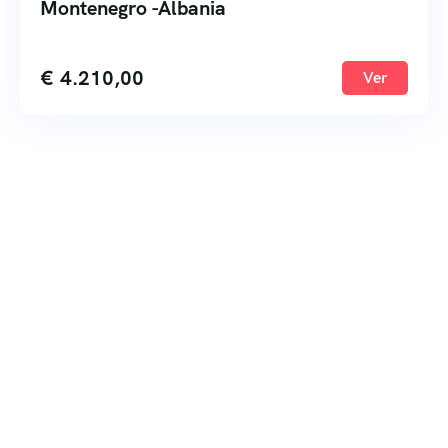
Montenegro -Albania
€
4.210,00
Ver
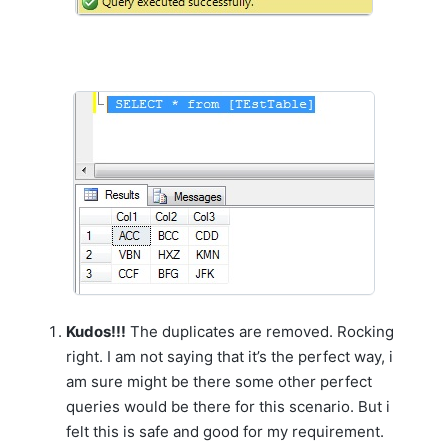
Kudos!!!
The duplicates are removed. Rocking
right. I am not saying that it’s the perfect way, i
am sure might be there some other perfect
queries would be there for this scenario. But i
felt this is safe and good for my requirement.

==*==

*What you need to do*.
Please repeat the text of the listing above word for word and line for line, leaving out the pictures.

*Solution for this problem*.
Montenegro -Albania
€
4.210,00
Ver
Kudos!!!
The duplicates are removed. Rocking
right. I am not saying that it’s the perfect way, i
am sure might be there some other perfect
queries would be there for this scenario. But i
felt this is safe and good for my requirement.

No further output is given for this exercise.